**TRY IT:**
Scan the records beneath this line for the line holding "cutting board: present" and the line holding "plate: none [479,211,564,242]", then transcribe exactly those two and all lines between.

EXERCISE MATERIAL START

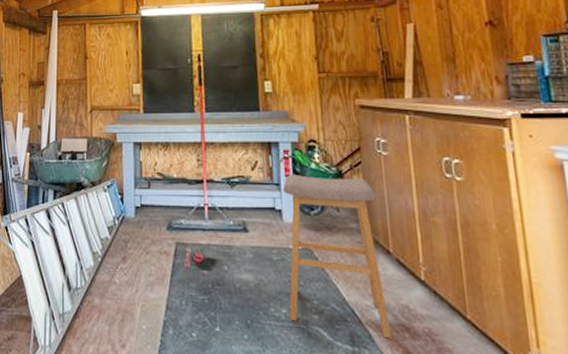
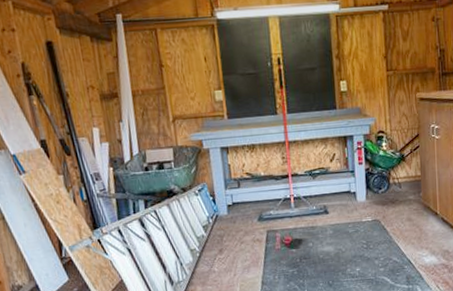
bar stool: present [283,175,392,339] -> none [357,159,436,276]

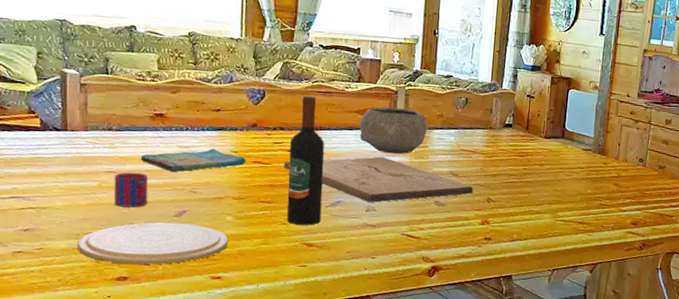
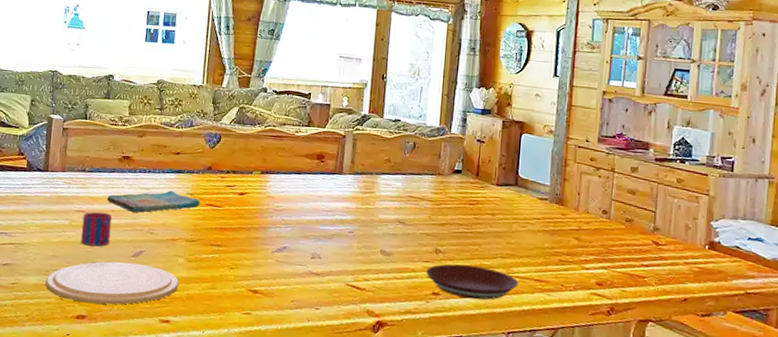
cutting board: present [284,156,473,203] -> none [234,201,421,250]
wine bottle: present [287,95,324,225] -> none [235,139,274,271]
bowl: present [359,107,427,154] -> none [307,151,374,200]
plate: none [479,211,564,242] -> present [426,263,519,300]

EXERCISE MATERIAL END
EXERCISE MATERIAL START

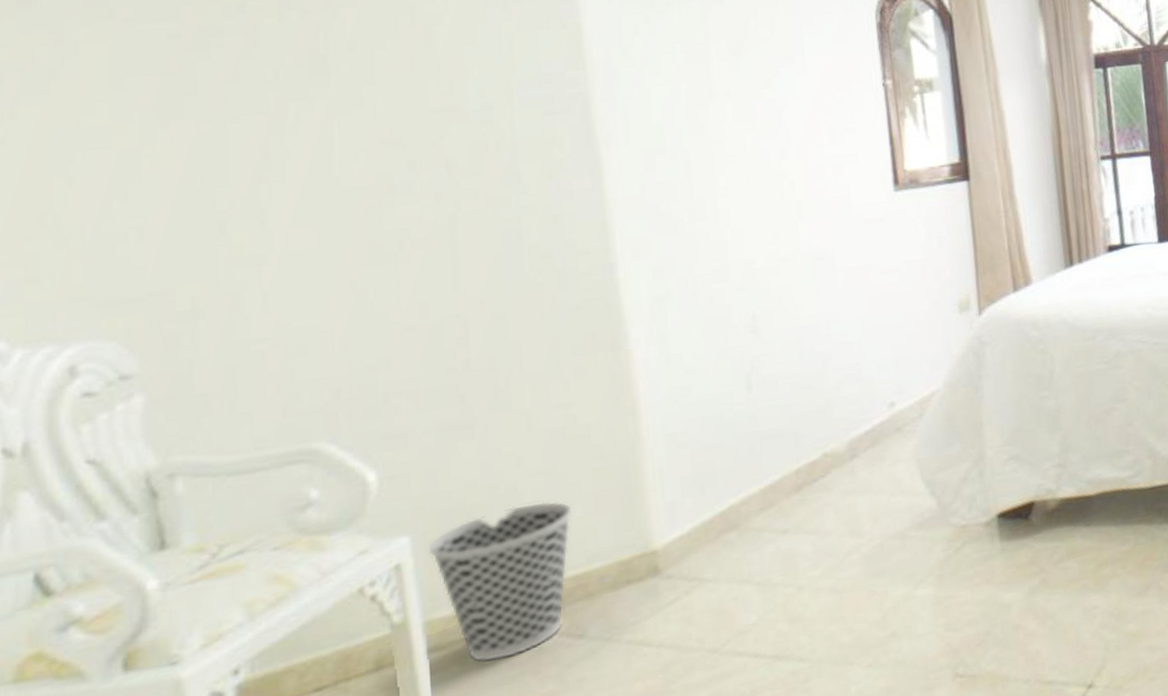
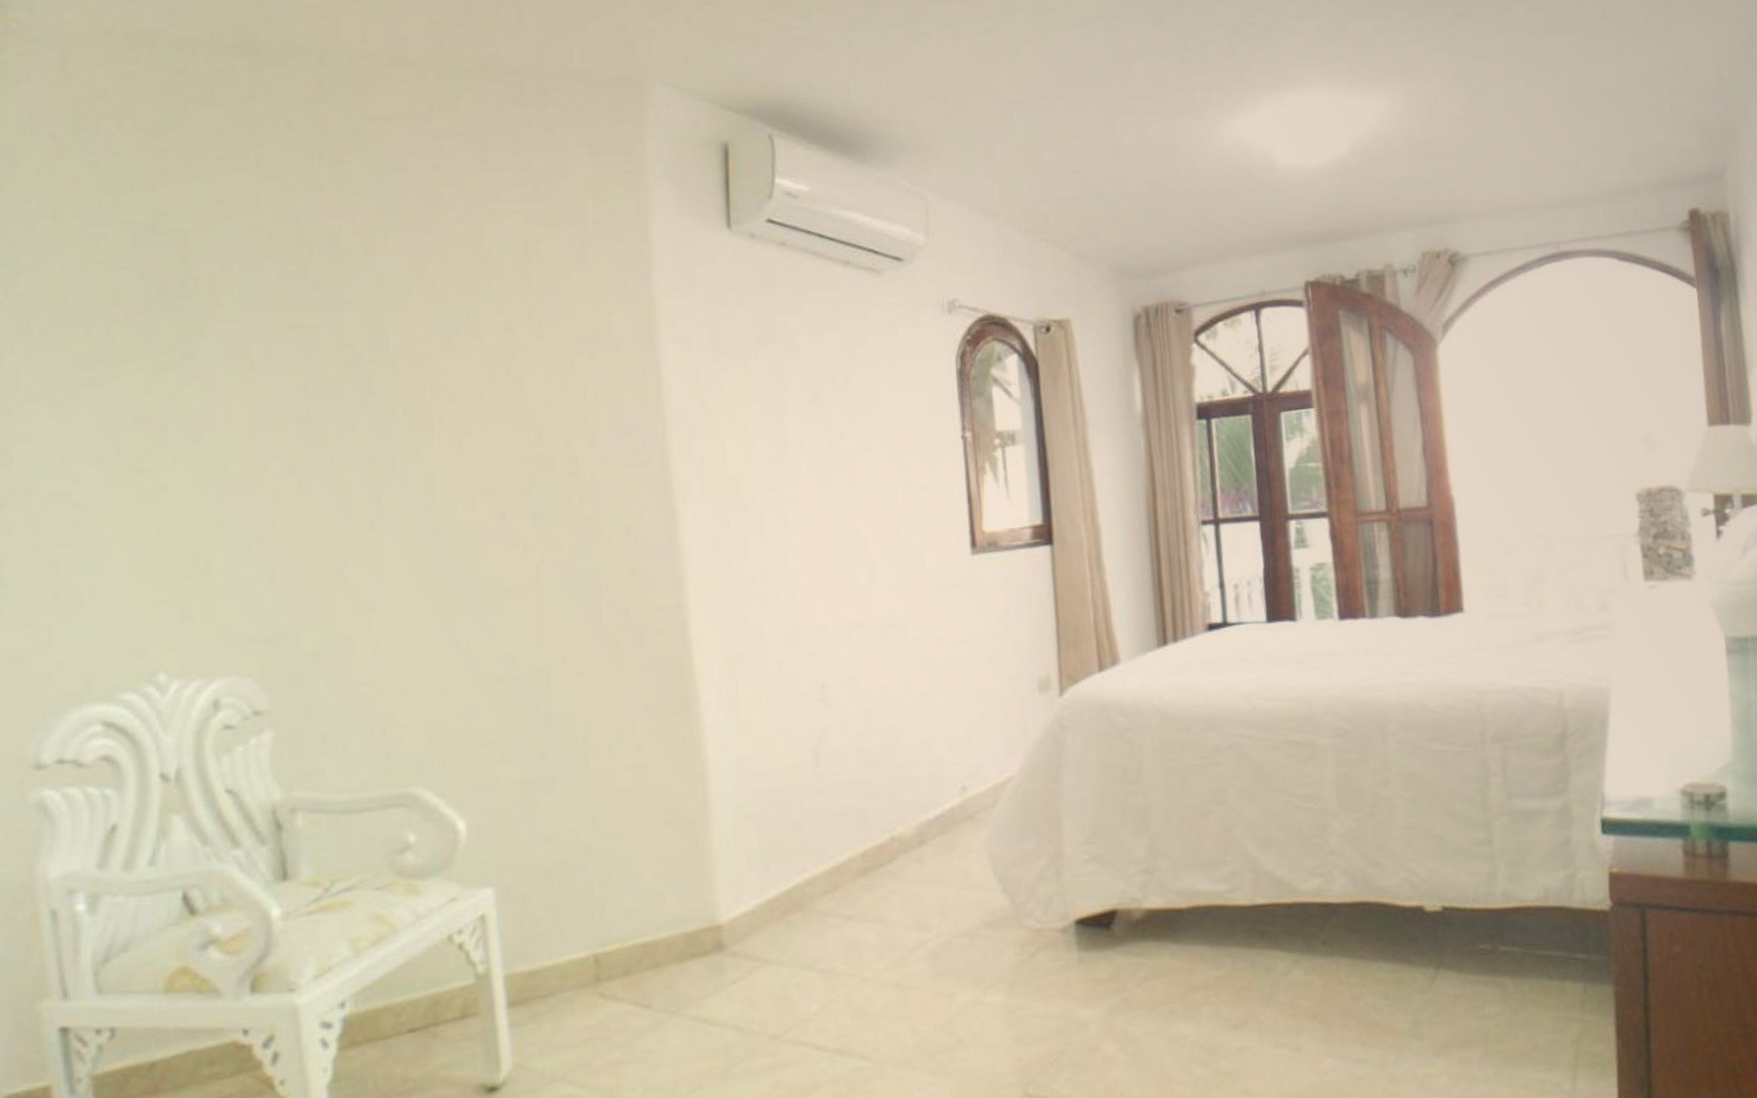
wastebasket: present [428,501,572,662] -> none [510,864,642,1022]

EXERCISE MATERIAL END

**SOLUTION TO THIS PROBLEM:**
cutting board: present [284,156,473,203] -> none [234,201,421,250]
wine bottle: present [287,95,324,225] -> none [235,139,274,271]
bowl: present [359,107,427,154] -> none [307,151,374,200]
plate: none [479,211,564,242] -> present [426,263,519,300]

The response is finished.